• _Brief A_
In the text on how nations fracture before they collapse, what does recognizing the warning conditions help you do?
• _Brief B_
Write the next part of the text on how nations fracture before they collapse, starting after its final sentence.

A masked protester throws a burning object toward flames along a city street as a crowd watches in the background, with text reading “How Nations Fracture Before They Collapse.”

Summary

Internal unrest rarely appears without warning. History shows a recurring pattern before internal conflict: Trust in institutions erodes, economic pressure intensifies, political divisions harden, and government responses relying on force accelerate instability. Recognizing these conditions does not predict collapse, but helps you identify systemic stress early and prepare thoughtfully rather than react in fear.

What’s Really Going On?

With political distrust rising, tensions flaring across ideological lines, and law enforcement visible in many American cities, people are asking an uncomfortable question: How close are we to internal conflict?

This piece doesn’t attempt to answer that outright.

Instead, it looks at the patterns—recurring conditions that have preceded unrest in other places and other times.

These conditions don’t always lead to collapse, but they tend to follow a familiar arc.

Trust in institutions wears thin. Economic pressure builds beneath the surface. Divisions deepen, harden, and begin to shape identity. And when those in power respond with force instead of listening, the damage often accelerates.

Understanding those patterns gives us a better chance to stay ahead of them—and prepare with purpose, not fear.

• _Entries provided_
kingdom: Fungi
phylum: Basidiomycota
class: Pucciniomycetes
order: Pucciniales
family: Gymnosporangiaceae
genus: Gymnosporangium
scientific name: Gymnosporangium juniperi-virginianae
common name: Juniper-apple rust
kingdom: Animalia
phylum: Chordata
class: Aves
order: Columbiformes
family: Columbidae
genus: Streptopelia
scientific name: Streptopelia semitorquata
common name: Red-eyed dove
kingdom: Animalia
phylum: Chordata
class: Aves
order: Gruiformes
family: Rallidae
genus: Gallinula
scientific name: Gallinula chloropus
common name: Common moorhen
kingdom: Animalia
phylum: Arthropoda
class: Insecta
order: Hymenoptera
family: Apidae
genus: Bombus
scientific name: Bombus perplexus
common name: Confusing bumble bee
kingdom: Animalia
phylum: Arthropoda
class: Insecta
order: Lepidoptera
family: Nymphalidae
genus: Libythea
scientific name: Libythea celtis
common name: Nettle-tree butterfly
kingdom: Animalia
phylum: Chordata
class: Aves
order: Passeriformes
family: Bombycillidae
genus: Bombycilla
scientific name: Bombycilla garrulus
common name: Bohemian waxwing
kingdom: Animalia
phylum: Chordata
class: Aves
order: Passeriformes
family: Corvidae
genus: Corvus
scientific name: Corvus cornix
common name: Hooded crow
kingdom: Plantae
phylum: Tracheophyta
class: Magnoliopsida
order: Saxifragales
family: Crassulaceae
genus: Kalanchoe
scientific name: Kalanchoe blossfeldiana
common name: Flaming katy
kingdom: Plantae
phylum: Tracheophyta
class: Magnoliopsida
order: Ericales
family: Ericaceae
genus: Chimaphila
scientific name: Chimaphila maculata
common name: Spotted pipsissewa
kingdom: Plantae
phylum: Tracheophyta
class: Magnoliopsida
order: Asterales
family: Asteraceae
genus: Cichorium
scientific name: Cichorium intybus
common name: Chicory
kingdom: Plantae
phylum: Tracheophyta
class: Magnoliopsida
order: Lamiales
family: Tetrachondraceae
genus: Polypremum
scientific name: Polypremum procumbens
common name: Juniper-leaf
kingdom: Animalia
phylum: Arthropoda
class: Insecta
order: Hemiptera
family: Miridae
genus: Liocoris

• _Exercise answer A_
It helps you identify systemic stress early and prepare thoughtfully rather than react in fear.

• _Exercise answer B_
The Erosion of Trust

Alt: Government Buildings set fire in Nepal protest, Kathmandu, Nepal on September 10th 2025

If there’s one warning sign that shows up again and again before a nation comes undone, it’s this…

People stop believing that institutions work for them.

Let’s start with Nepal in September 2025, where a youth-led uprising brought the government to its knees in just 2 days.

Trust didn’t vanish overnight.

It eroded slowly under the weight of corruption, cronyism, and a government that seemed deaf to the frustrations of a younger generation.

And when the ruling party tried to silence online dissent by banning social media platforms—it backfired spectacularly.

In September 2025, what began as peaceful protests over corruption and censorship exploded into a nationwide movement.

Parliament was burned. Courts were torched.

Protesters, many still in school uniforms, faced live fire from government forces. 
In less than 48 hours, the entire state machinery collapsed.

Why? Because faith in it had already disappeared.

Online platforms didn’t cause the collapse—they simply revealed how deep the disillusionment already was.[1]

 

Storming of the Bastille Paris 1789, Chovin engraving circa 1890

Rewind a few hundred years to the events that led up to the French Revolution.

In France, long before the storming of the Bastille in 1789, the people had already lost faith—not just in the monarchy, but in the entire structure of power that had kept them poor, unheard, and overtaxed.

It wasn’t just bread prices or bad harvests.

It was something deeper: A growing awareness that the system had been designed for someone else.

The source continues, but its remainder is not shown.